Research
High level perspective
I use maths to better understand and improve the performance of algorithms for machine learning and data science, notably deep learning. I am particularly interested in deep learning for two reasons: first because it offers state-of-the-art performance across so many important applications (e.g., natural language processing, computer vision, drug prediction etc.), and second because the fact that it works so well challenges a number of aspects of conventional machine learning wisdom. I think mathematics will allow us to not only better understand deep learning, thereby helping us extract and generalize principles for successful learning systems, but will also play a crucial role in making such systems safer, more reliable and less costly to train and use in terms of time, energy and memory.
Themes
To date my research roughly speaking falls into the following two categories. An up-to-date list of my publications can be found on Google scholar.

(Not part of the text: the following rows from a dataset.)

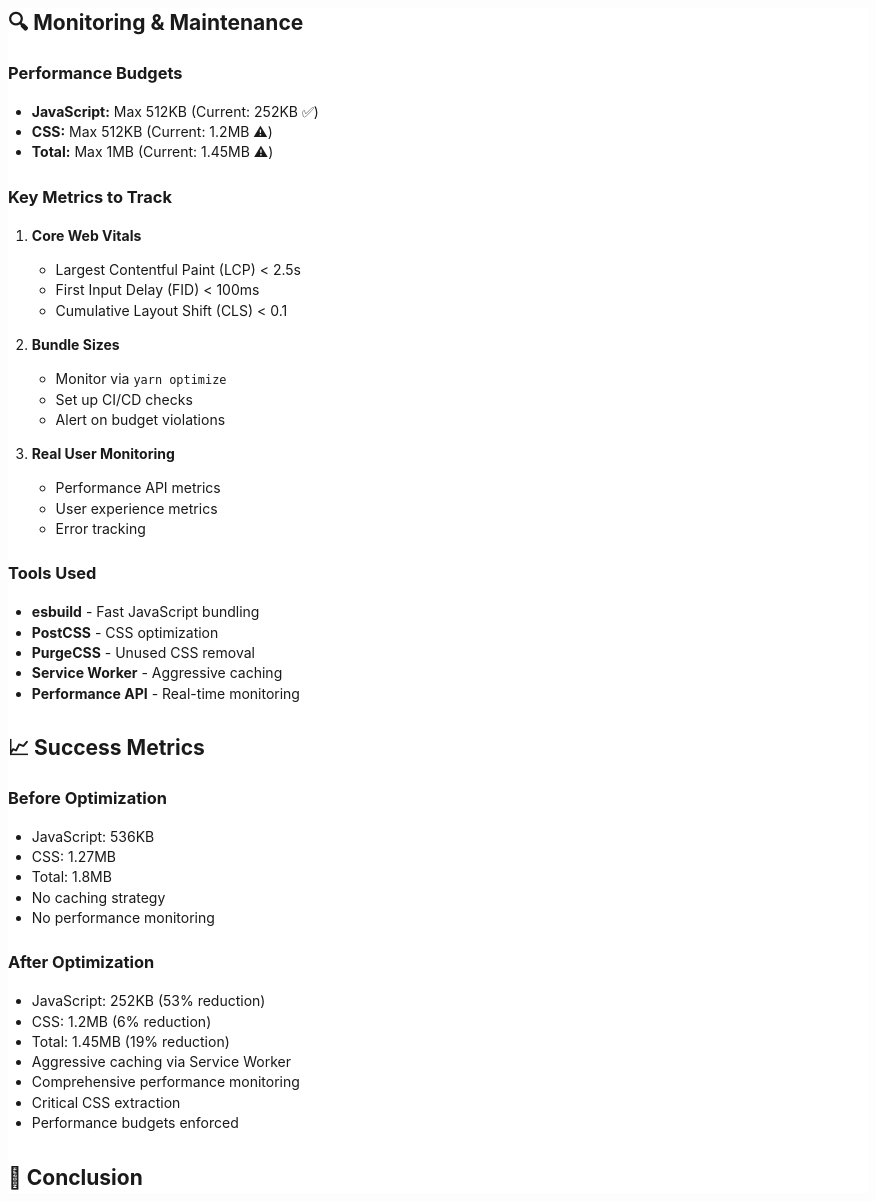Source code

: ## 🔍 Monitoring & Maintenance

### Performance Budgets
- **JavaScript:** Max 512KB (Current: 252KB ✅)
- **CSS:** Max 512KB (Current: 1.2MB ⚠️)
- **Total:** Max 1MB (Current: 1.45MB ⚠️)

### Key Metrics to Track
1. **Core Web Vitals**
   - Largest Contentful Paint (LCP) < 2.5s
   - First Input Delay (FID) < 100ms
   - Cumulative Layout Shift (CLS) < 0.1

2. **Bundle Sizes**
   - Monitor via `yarn optimize`
   - Set up CI/CD checks
   - Alert on budget violations

3. **Real User Monitoring**
   - Performance API metrics
   - User experience metrics
   - Error tracking

### Tools Used
- **esbuild** - Fast JavaScript bundling
- **PostCSS** - CSS optimization
- **PurgeCSS** - Unused CSS removal
- **Service Worker** - Aggressive caching
- **Performance API** - Real-time monitoring

## 📈 Success Metrics

### Before Optimization
- JavaScript: 536KB
- CSS: 1.27MB
- Total: 1.8MB
- No caching strategy
- No performance monitoring

### After Optimization
- JavaScript: 252KB (53% reduction)
- CSS: 1.2MB (6% reduction)
- Total: 1.45MB (19% reduction)
- Aggressive caching via Service Worker
- Comprehensive performance monitoring
- Critical CSS extraction
- Performance budgets enforced

## 🎉 Conclusion
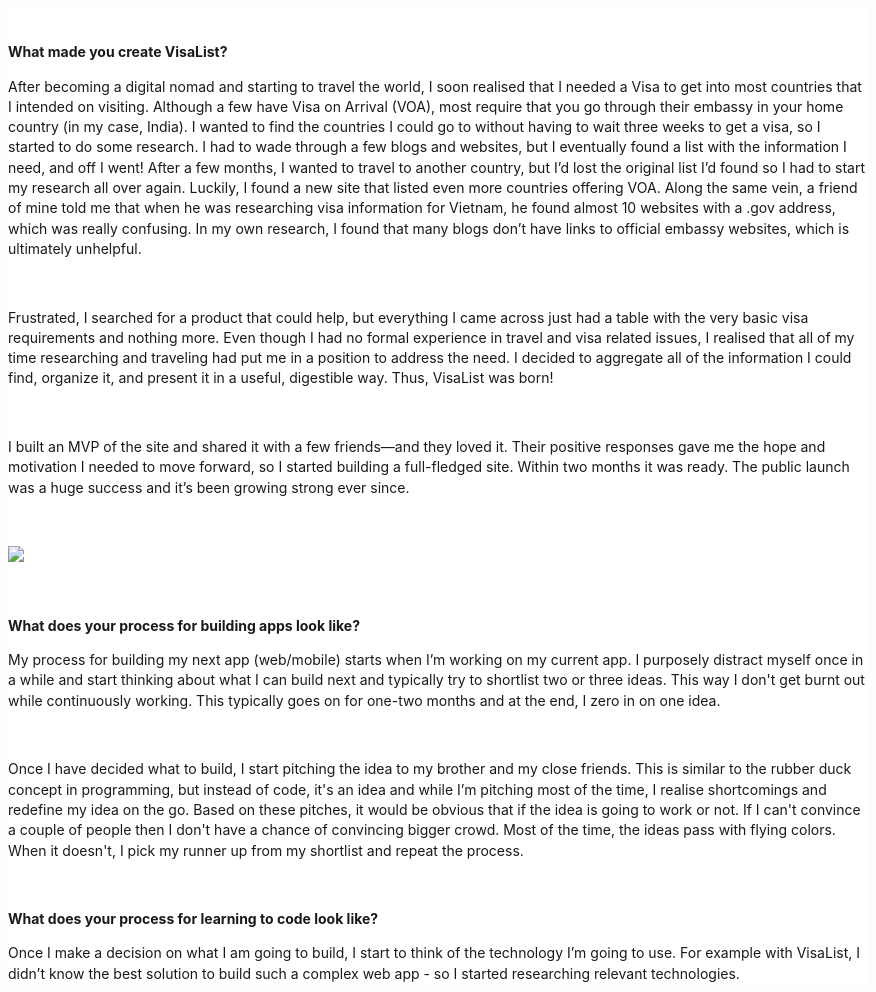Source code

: <br>

**What made you create VisaList?**

After becoming a digital nomad and starting to travel the world, I soon realised that I needed a Visa to get into most countries that I intended on visiting. Although a few have Visa on Arrival (VOA), most require that you go through their embassy in your home country (in my case, India). I wanted to find the countries I could go to without having to wait three weeks to get a visa, so I started to do some research. I had to wade through a few blogs and websites, but I eventually found a list with the information I need, and off I went! After a few months, I wanted to travel to another country, but I’d lost the original list I’d found so I had to start my research all over again. Luckily, I found a new site that listed even more countries offering VOA. Along the same vein, a friend of mine told me that when he was researching visa information for Vietnam, he found almost 10 websites with a .gov address, which was really confusing. In my own research, I found that many blogs don’t have links to official embassy websites, which is ultimately unhelpful.

<br>

Frustrated, I searched for a product that could help, but everything I came across just had a table with the very basic visa requirements and nothing more. Even though I had no formal experience in travel and visa related issues, I realised that all of my time researching and traveling had put me in a position to address the need. I decided to aggregate all of the information I could find, organize it, and present it in a useful, digestible way. Thus, VisaList was born!

<br>

I built an MVP of the site and shared it with a few friends—and they loved it. Their positive responses gave me the hope and motivation I needed to move forward, so I started building a full-fledged site. Within two months it was ready. The public launch was a huge success and it’s been growing strong ever since.

<br>

![](https://lh4.googleusercontent.com/7Bo-RhoCfn9uNJgKlcCHlJLBAJcYGfdJ1Q9zeI3_TR3Nq_eEKo2rx9Z0NT7UHD4YH0VWklyJYH3e2wUFsk9aJersUvkaDhJsSZFRY1fuY-ZehmvUNs2XYk4dlv97T-D_i-rM4reu)

<br>

**What does your process for building apps look like?**

My process for building my next app (web/mobile) starts when I’m working on my current app. I purposely distract myself once in a while and start thinking about what I can build next and typically try to shortlist two or three ideas. This way I don't get burnt out while continuously working. This typically goes on for one-two months and at the end, I zero in on one idea.

<br>

Once I have decided what to build, I start pitching the idea to my brother and my close friends. This is similar to the rubber duck concept in programming, but instead of code, it's an idea and while I’m pitching most of the time, I realise shortcomings and redefine my idea on the go. Based on these pitches, it would be obvious that if the idea is going to work or not. If I can't convince a couple of people then I don't have a chance of convincing bigger crowd. Most of the time, the ideas pass with flying colors. When it doesn't, I pick my runner up from my shortlist and repeat the process.

<br>

**What does your process for learning to code look like?**

Once I make a decision on what I am going to build, I start to think of the technology I’m going to use. For example with VisaList, I didn’t know the best solution to build such a complex web app - so I started researching relevant technologies.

Theoretical foundations of deep learning
The success of many of today’s cutting edge machine learning systems rely on variants of deep neural networks. These models are typically highly overparameterized and are trained by minimizing a non-convex, often non-smooth objective using only first order information with little if any explicit form of regularization. Furthermore, the amount of data available for training is often relatively small relative to the dimension of the data. As a result, the success of these models appears to contradict certain aspects of conventional machine learning wisdom and there is a need for reconcilliation.
Examples of specific topics include identifying transitions between benign, tempered and no-overfitting outcomes, characterizing local minima in the loss landscape of neural networks, analysis of the spectrum of the NTK to gain insight into the role of overparameterization and implicit versus explicit forms of regularization resulting from the interplay of initialization, learning algorithm, architecture and data.

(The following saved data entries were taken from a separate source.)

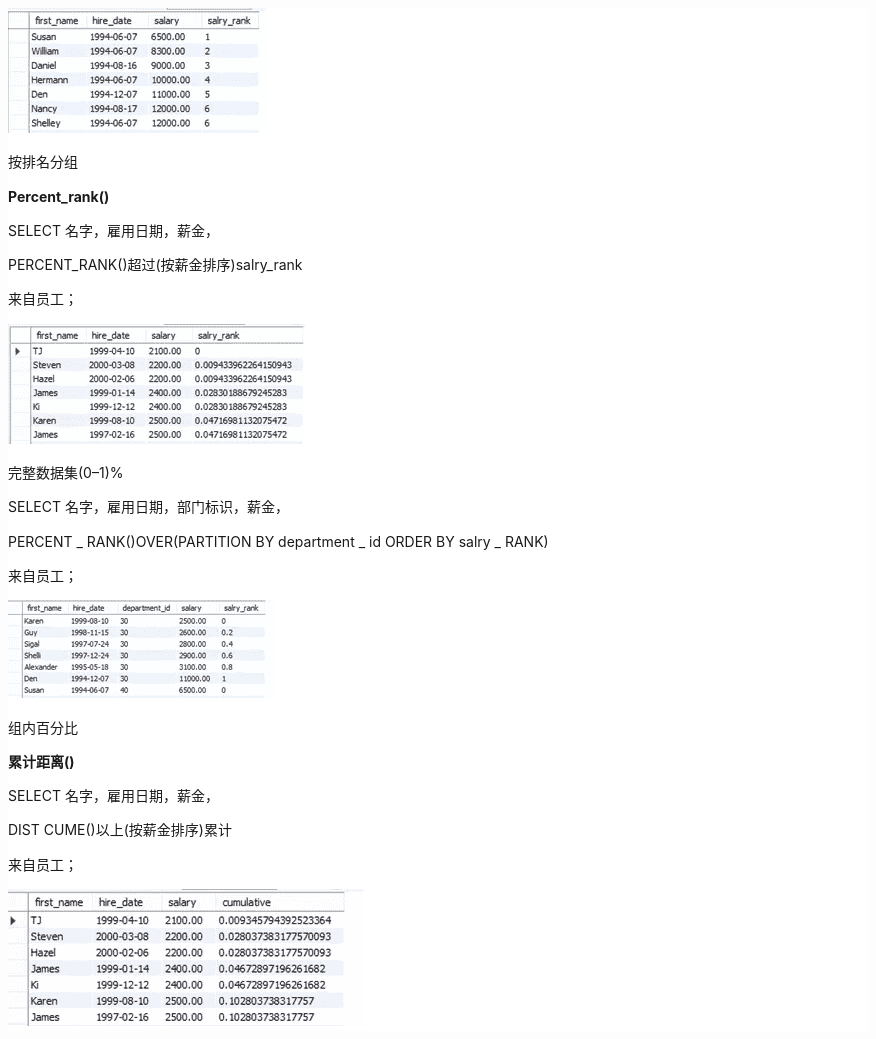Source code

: ![](img/a09ece51b318854e4303122e757cb314.png)

按排名分组

**Percent_rank()**

SELECT 名字，雇用日期，薪金，

PERCENT_RANK()超过(按薪金排序)salry_rank

来自员工；

![](img/4016380563c60553ef37500a16db24ca.png)

完整数据集(0–1)%

SELECT 名字，雇用日期，部门标识，薪金，

PERCENT _ RANK()OVER(PARTITION BY department _ id ORDER BY salry _ RANK)

来自员工；

![](img/4bc51c2df3292a531409c795d2fb2938.png)

组内百分比

**累计距离()**

SELECT 名字，雇用日期，薪金，

DIST CUME()以上(按薪金排序)累计

来自员工；

![](img/ee576470ddd2c8923bd314c7598f46d3.png)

Improving the efficiency of deep learning algorithms
Today’s massive, cutting edge deep learning based systems are enormously expensive to train and use. Algorithmic innovation based on intuition gained from mathematical theory has the potential to significantly lower costs in terms of memory, compute time and energy as well as unlock new applications.
Examples of specific topics include principles for architecture design (including the role of the activation function), how to initialize neural networks for efficient forward and backward propagation early during training as well as encouraging the selection of sparsifiable / compressible networks through regularization.